WORK TO BE COMPLETED →
Please set down exactly the lines of the listing below from the line containing "book: present [39,379,260,481]" through the line containing "laptop computer: present", both lines included, leaving out all other lines.

DATASET ENTRIES →
____
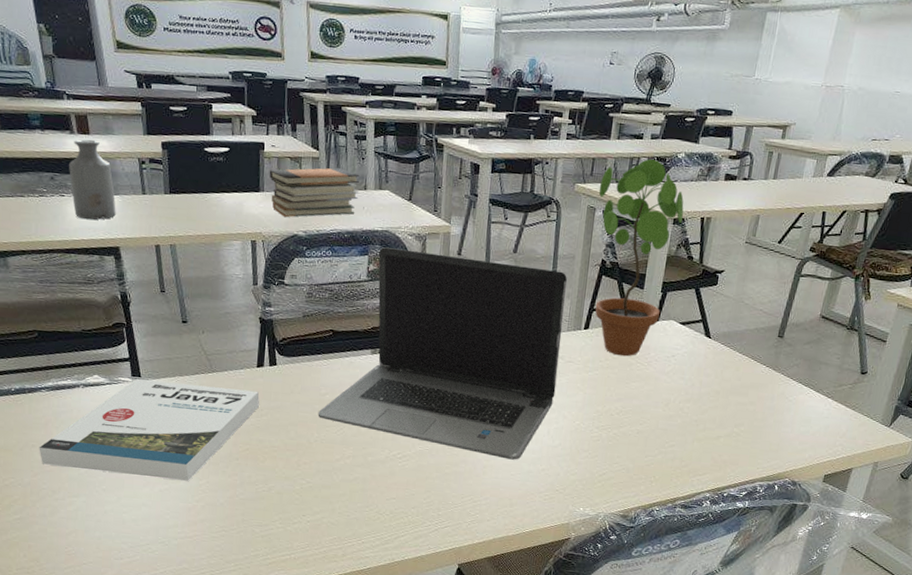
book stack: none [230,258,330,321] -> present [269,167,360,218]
____
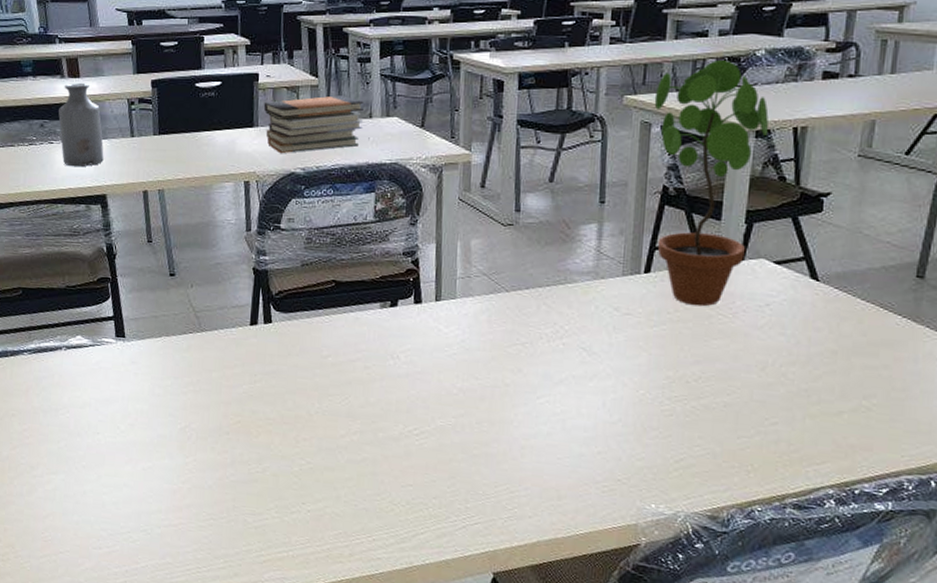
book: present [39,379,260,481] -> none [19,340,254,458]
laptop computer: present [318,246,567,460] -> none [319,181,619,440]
____
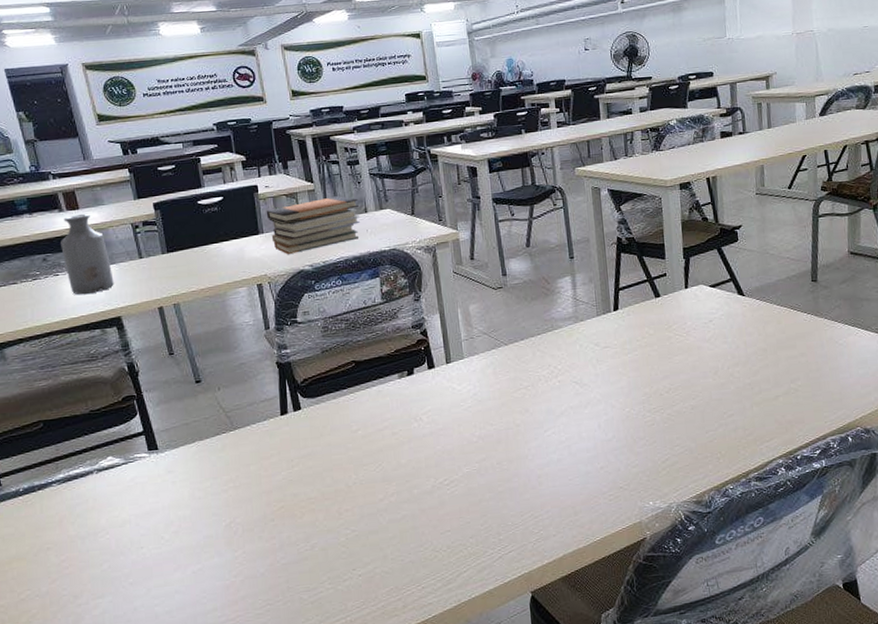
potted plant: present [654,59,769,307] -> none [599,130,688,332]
____
ANSWER SPACE →
book: present [39,379,260,481] -> none [19,340,254,458]
laptop computer: present [318,246,567,460] -> none [319,181,619,440]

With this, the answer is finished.